*Exercise requirements*
1. In the article on scaling XenForo, why were the servers rebooted after almost five years of uptime? Answer in one to three sentences.
2. In the article on scaling XenForo, which NBA team's official message board did the site become?
3. Carry the article on scaling XenForo forward from its final sentence.

*Text under study*
Scaling XenForo on Digital Ocean’s IaaS

   Other
Scaling XenForo on Digital Ocean’s IaaS

Introduction

I have been running sports message board sites since the late 1990s.  My current site, www.sportstwo.com, became the official message board of the Portland Trail Blazers NBA team about a year ago.  We had been running vBulletin 4 since 2009, and it was getting dated.  The site needed a facelift and software upgrade to bring it up to modern standards and to work with modern browsers and mobile devices.

The site had been running on a server I designed and built, and was hosted in a half cabinet at a tier 1 co-location facility.  There were other servers in the cabinet used for staging, backup, etc.  The main server was designed to run pretty much forever.  It had dual power supplies, RAID 5 hardware SCSI disk controller with battery backup, Raptor 15,000 RPM disk drives, 16G of RAM, and dual quad core Intel Xenon processors.  

The server ran non-stop for 10 years with only a handful of reboots during that time.  As I write this, the uptime on the server;

$ uptime 15:07:58 up 1802 days, 22:09,  2 users,  load average: 0.00, 0.00, 0.00

That’s almost 5 years since it was last rebooted.  The only reason it was rebooted was the co-location facility where it was hosted was acquired by a different company and they required us to renumber the IP addresses of the servers . We rebooted them to assure they would reboot and come online in the case of some catastrophic power failure.  Even with the dual power supplies and the facility’s battery and generator backup power, a power failure could still happen.  

I kept vBulletin up to date with all the security releases up to a point.  The site has a lot of customized styles/skins/themes: a green one for the Boston Celtics, a red one for the Chicago Bulls, and so on.  The last security upgrade I applied performed some automatic merging of the upgrade’s styles with our custom ones and that caused a lot of grief fixing all the errors that were caused.  

The operating system on the server was Ubuntu 8.04 (Hardy).  It hadn’t been updated or patched in years, or the server would have had to be rebooted each kernel upgrade.  Hardy was a LTS version of Ubuntu, but it is so old the long term support expired and it is no longer supported.  Even if I wanted to do a software upgrade, the apt repositories no longer exist and there are no new security patches going to be available.

The monolith machine approach worked (and worked and worked) quite well when you consider the site was available 24/7/365 x 5+ years.  From an administration and maintenance standpoint, both vBulletin and not wanting to reboot.  

My initial thinking was to move the site to a cloud hosting company and figure out the upgrade to the latest vBulletin 4 release or maybe upgrade to vBulletin 5.  In either scenario, I might have to redo the styles from scratch if necessary, but I decided it is certainly worth it.  Going to the latest vBulletin 4 only made sense if it added a lot of new features so the site would feel new.

I read about both vBulletin 4 and vBulletin 5 and decided I really didn’t want to use either.  VBulletin was originally sold by a company named Jelsoft, and the product was the cadillac of community WWW site software for years.  Then Jelsoft was acquired by Internet Brands and the quality of the software and commitment to excellence seemed to decline.  vBulletin 4 created a lot of anger within the community of people who bought and used it.  The broad theme of posts on their own message board was that the software was released far before it was ready.  To this day a lot of vBulletin based sites I visit are still running vBulletin 3.  The reviews of vBulletin 5 are equally negative enough that I didn’t want to spend the money to try it and see for myself.

*Supplied material*
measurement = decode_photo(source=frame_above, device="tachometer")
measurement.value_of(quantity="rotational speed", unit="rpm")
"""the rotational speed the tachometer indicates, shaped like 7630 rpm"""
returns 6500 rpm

*Expected results*
1. The co-location facility was acquired by another company, and that company required the servers' IP addresses to be renumbered. The servers were then rebooted to confirm that they would restart and come back online after a catastrophic power failure.

2. The site became the official message board of the Portland Trail Blazers.

3.
It turns out that the guys who wrote the original vBulletin and worked at Jelsoft started a new company and have been selling XenForo.  The reviews I read of it have been so positive, that I bought it and tried it out and really liked it.  

I set up a “preview” site on a virtual server at Digital Ocean and allowed my community members to try it out and provide any feedback.  It was almost unanimous that they liked XenForo.  They asked a lot of questions about features and I was confident I could modify the software to add any features they wanted.  They didn’t like the default skin, but I assured them that I would fix all that, too.  The Blazers organization was highly supportive of the idea of moving to XenForo, so all systems were “go” for the move.

Digital Ocean – Infrastructure as a Service

I chose Digital Ocean (DO) for the hosting for a few reasons.  Their pricing is excellent for the various VPS (Virtual Private Server) configurations they offer.  The price and performance is much better than Amazon’s AWS, which was my other consideration.  Digital Ocean lacks many of the services that AWS provides, like MySQL as a service, elastic IP that can be pointed at any instance, elastic load balancer, etc.  

All you get with Digital Ocean are VPS instances.  If you want a load balancer, you have to set it up using software such as Apache or Nginx on a VPS.  Given the price and performance of their various VPS configurations, setting up my own services seemed straightforward.  Digital Ocean even has “howto” documentation on their WWW site to get you going.

One thing that was certain is that the idea of a monolithic VPS to run the site did not make sense if I wanted 24/7/365 reliability.  A VPS is going to run on a physical server with multiple other VPS instances.  If the staff at DO decides to reboot the physical server, your instance gets rebooted as well.  And they do reboot the servers to upgrade their Ubuntu (or whatever operating system they run) and apply security patches (remember Heartbleed?).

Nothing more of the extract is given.